Information from all Registries
Despite different population characteristics and methods that have been used by the MND and ALS Registries across the world, we can see that the results are quite consistent with the average age of diagnosis above 60 years of age, spinal or limb onset (weakness in the arms or legs) as the most common site of onset and more males than females being diagnosed with MND/ALS.
There are also MND/ALS registries in Belgrade, Belgium and the Russian Federation that have recently started their journey, which will all add vital information to our understanding of MND/ALS around the world.
Disease registries are critical tools in understanding how the incidence and prevalence of MND/ALS is changing over time and location.
MND/ALS registries across the world give us an insight into the age when most people are diagnosed and the most common part of the body the disease may be starting in (site of onset).
In addition to helping us understand key information on how the disease is changing over time, collecting information about who has MND/ALS and where they live will help us ensure that care resources are being put into the right areas and study whether there might be environmental factors at play.

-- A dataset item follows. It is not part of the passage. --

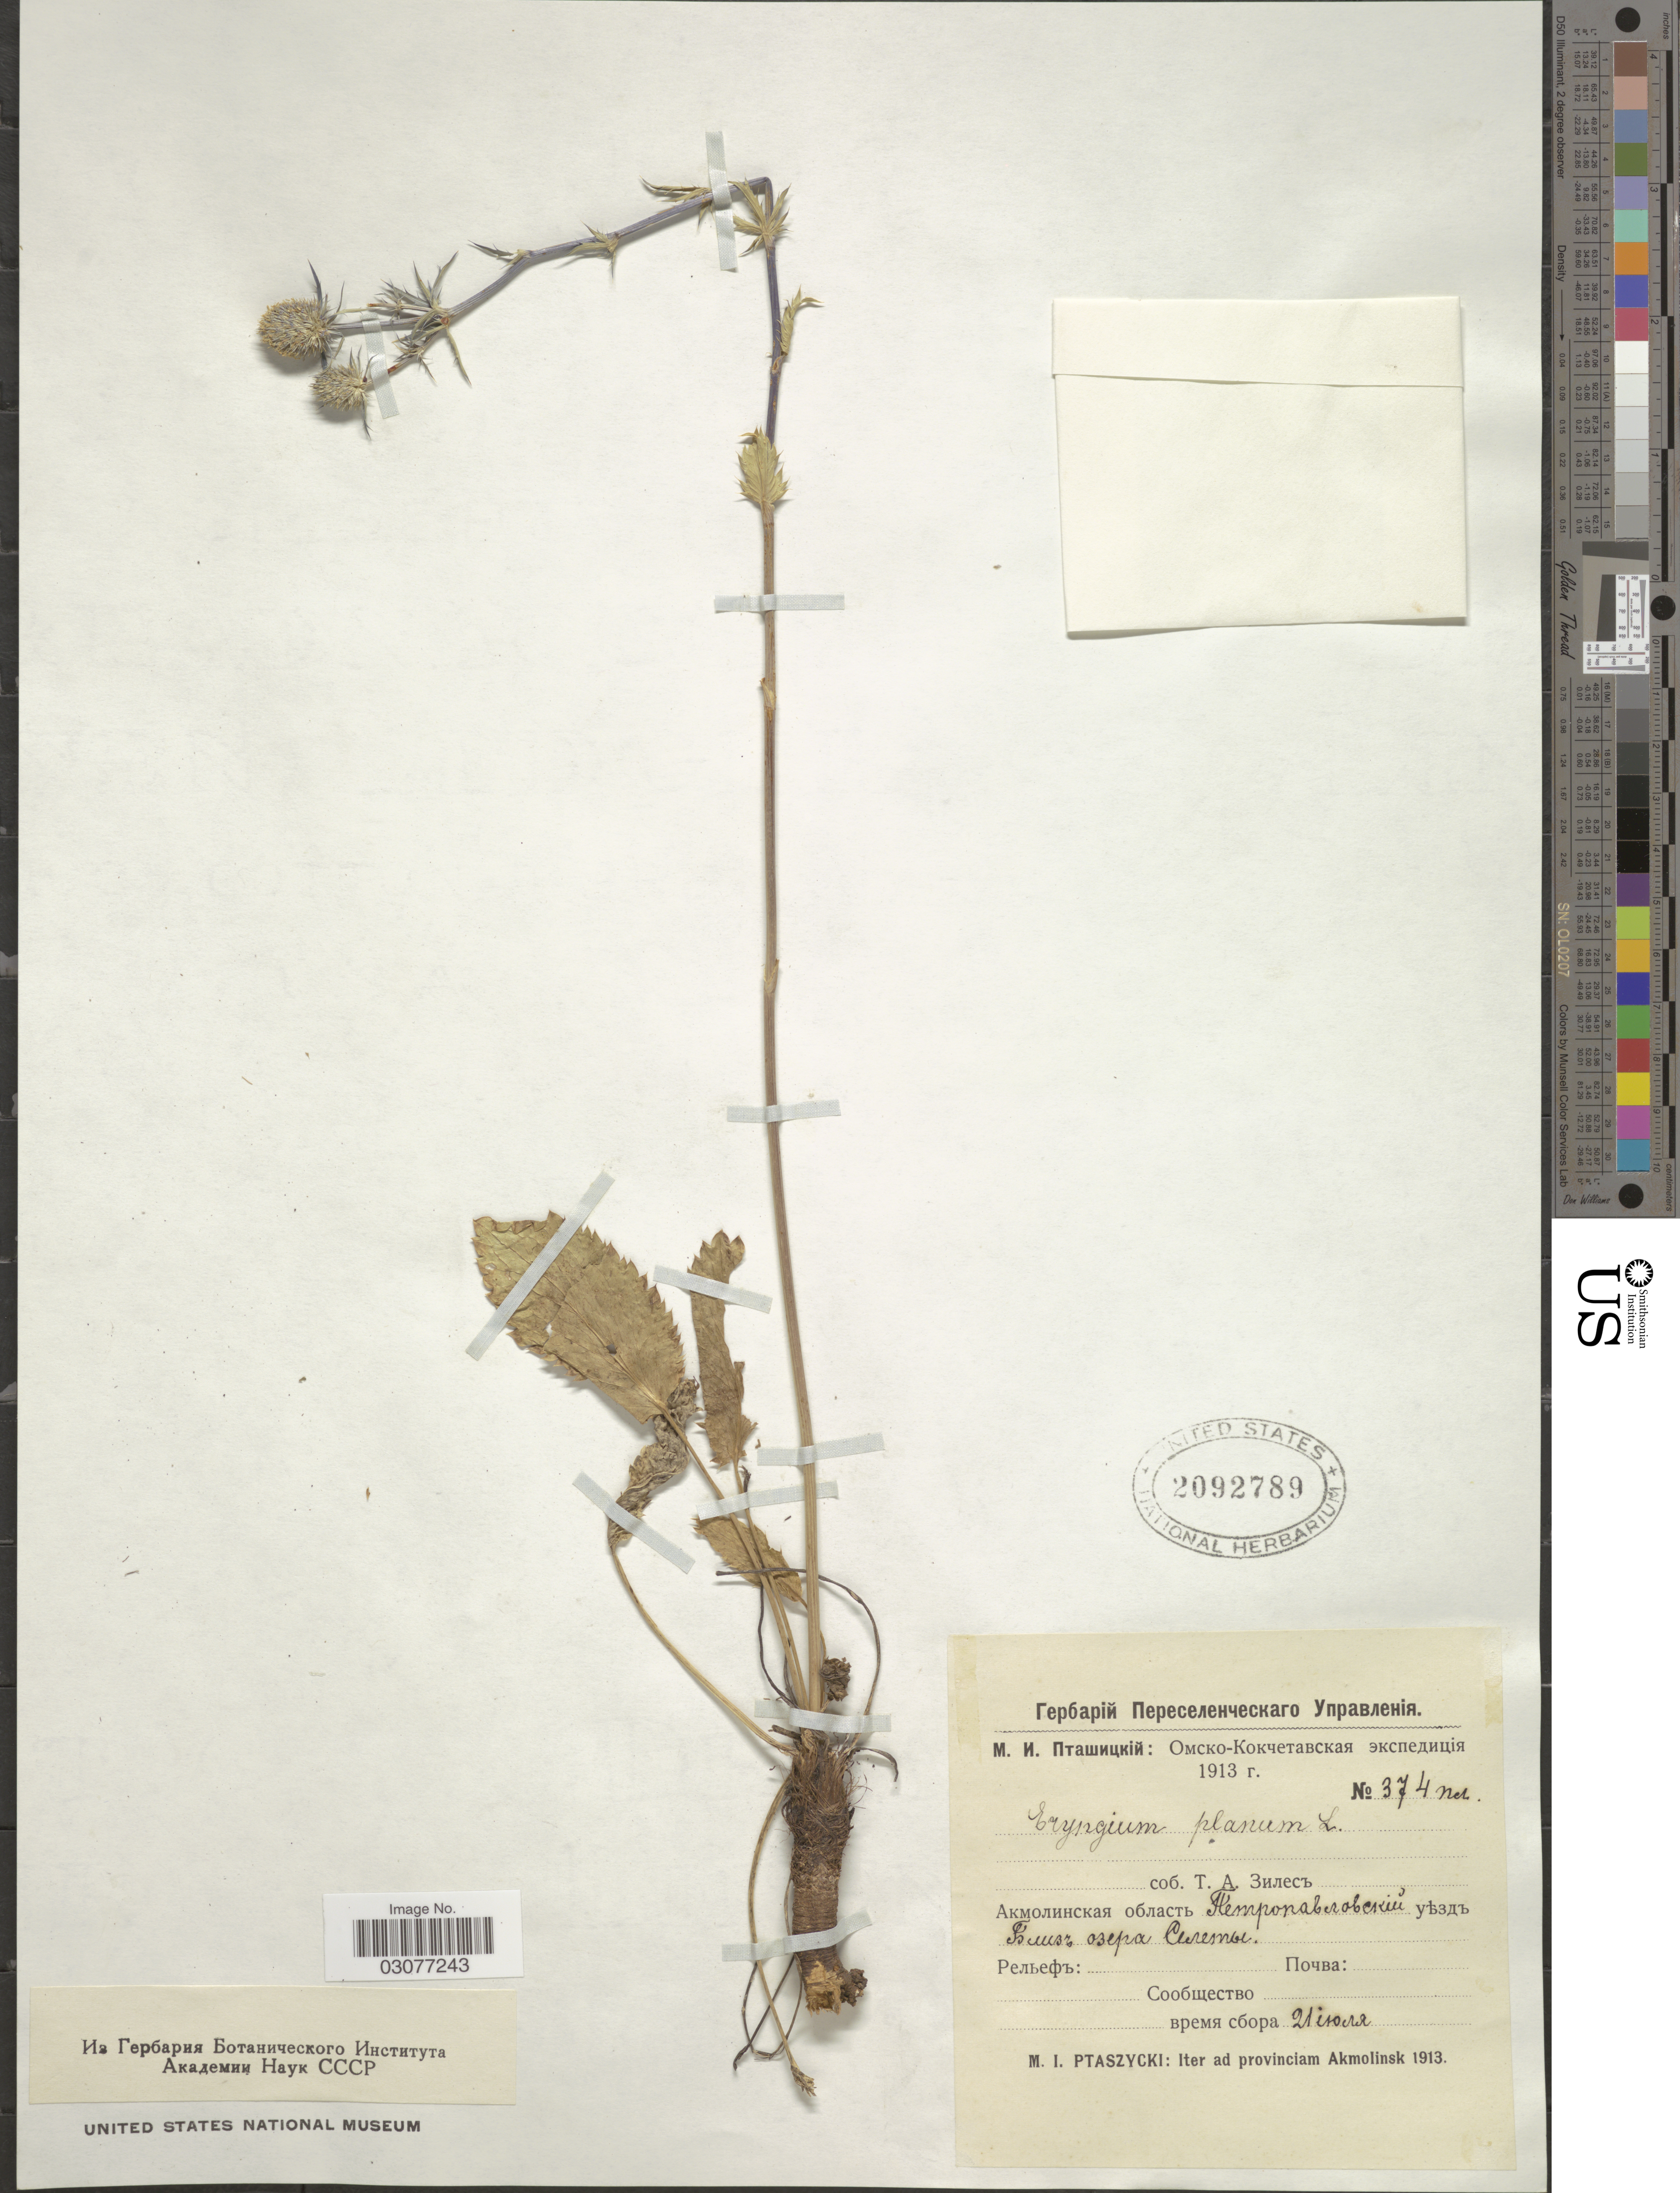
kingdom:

Thank you to everyone who has joined the MND Register to date and to everyone who will join the MND Register in the future. The MND Register of England, Wales and Northern Ireland has already become the fourth largest population register for MND/ALS in Europe and as the project continues to move forward apace, is set to become one of the biggest MND/ALS Registers in the world.
We anticipate that the MND Register of England, Wales and Northern Ireland will make a fundamental contribution to our understanding of how MND may be changing across the three countries as well as improvements in treatments over the coming years.